If all DSS users access it over HTTPS, you can enforce session cookies security as described in /advanced/security_options.

HTTP deployment behind an Apache reverse proxy

The following configuration snippet can be used to forward DSS through an Apache HTTP server:

# Apache reverse proxy configuration for Dataiku Data Science Studio
# requires Apache version 2.4.5 or above
LoadModule proxy_module modules/mod_proxy.so
LoadModule proxy_http_module modules/mod_proxy_http.so
LoadModule proxy_wstunnel_module modules/mod_proxy_wstunnel.so

<VirtualHost *:80>
    ServerName dss.example.com
    ProxyPass / ws://DSS_HOST:DSS_PORT/
    ProxyPassReverse / ws://DSS_HOST:DSS_PORT/
    ProxyPreserveHost on
    ProxyTimeout 3600
</VirtualHost>

Configuring a proxy for DSS to access external resources

Data Science Studio proxy configuration for remote datasets

If Data Science Studio runs inside your private network, you may need to configure an outgoing proxy for it to be able to access external HTTP- or FTP-based network resources.

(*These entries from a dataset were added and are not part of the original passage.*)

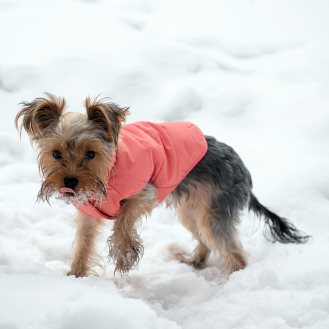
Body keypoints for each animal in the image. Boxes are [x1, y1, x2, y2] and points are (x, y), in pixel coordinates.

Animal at [14, 93, 308, 276]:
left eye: (90, 154)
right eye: (56, 154)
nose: (70, 182)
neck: (108, 173)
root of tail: (244, 169)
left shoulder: (144, 193)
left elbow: (124, 220)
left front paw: (124, 255)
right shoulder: (88, 213)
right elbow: (83, 246)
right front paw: (75, 278)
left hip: (216, 209)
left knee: (233, 252)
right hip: (192, 210)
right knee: (205, 238)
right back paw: (194, 261)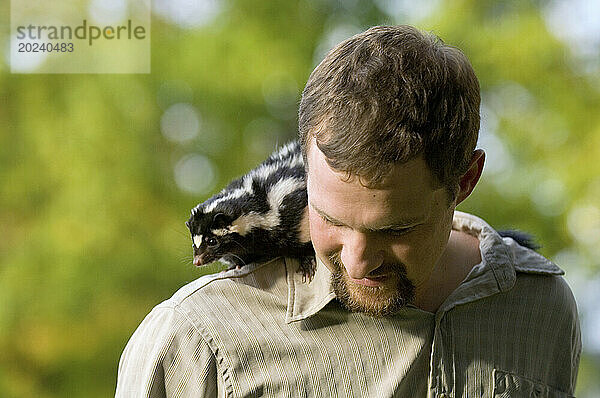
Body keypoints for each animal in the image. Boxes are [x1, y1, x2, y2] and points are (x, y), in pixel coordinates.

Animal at [184, 141, 540, 282]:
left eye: (212, 240)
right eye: (196, 243)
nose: (198, 260)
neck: (256, 200)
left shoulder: (293, 205)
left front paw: (306, 261)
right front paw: (234, 264)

This applies in particular to HTTP, HTTPS and FTP remote datasets, Amazon S3 datasets and Twitter streams.

You can define a global proxy configuration for DSS in the “Settings” tab of the Administration page. Choose Proxy, fill in the fields, and save.

Every HTTP(S)- and FTP-based connection will now have an additional “Use global proxy” checkbox. Uncheck it if that connection should not go through the proxy (e.g. for services that are inside your private network). This also applies to Amazon EC2/S3, Elasticsearch, and Twitter connections.

Note

SOCKS proxies are not supported in Data Science Studio.

Warning

A note on FTP through HTTP Proxy

Connecting to a FTP server through an HTTP proxy requires passive mode, and requires the proxy to allow and support HTTP CONNECT method on ports 20, 21 and all unpriviledged ports (1024-65535).

Below is a sample Apache 2.4 configuration for this:

Listen 3128
<VirtualHost *:3128>
  ProxyRequests On
  ProxyVia On
  AllowConnect 20 21 443 1024-65535
  <Proxy *>
    Order deny,allow
    Deny from all
    # IP of internal network
    Allow from 1.2.3.4
  </Proxy>
</VirtualHost>

Proxy configuration for Python and R processes

The above global proxy configuration applies only to native connections made from the Data Science Studio backend. If you need to go through a proxy for network connections done from Python or R code (from recipe or notebook), you should configure it using standard configuration directives for these environments. This includes adding explicit proxy parameters to the network calls, e.g. for Python requests:

requests.get(URL, proxies={'http', 'http://MYPROXY:MYPROXYPORT'})

and/or globally configuring proxy directives through the standard http_proxy (https_proxy, ftp_proxy …) environment variables, e.g.:

# Add the following directive to DATADIR/bin/env-site.sh
# or to the session initialization file of the DSS Unix user (.profile or equivalent)
export http_proxy="http://MYPROXY:MYPROXYPORT"

Refer to Python / R reference manuals for details.

Note

This also applies to network accesses needed to download and install additional Python or R packages.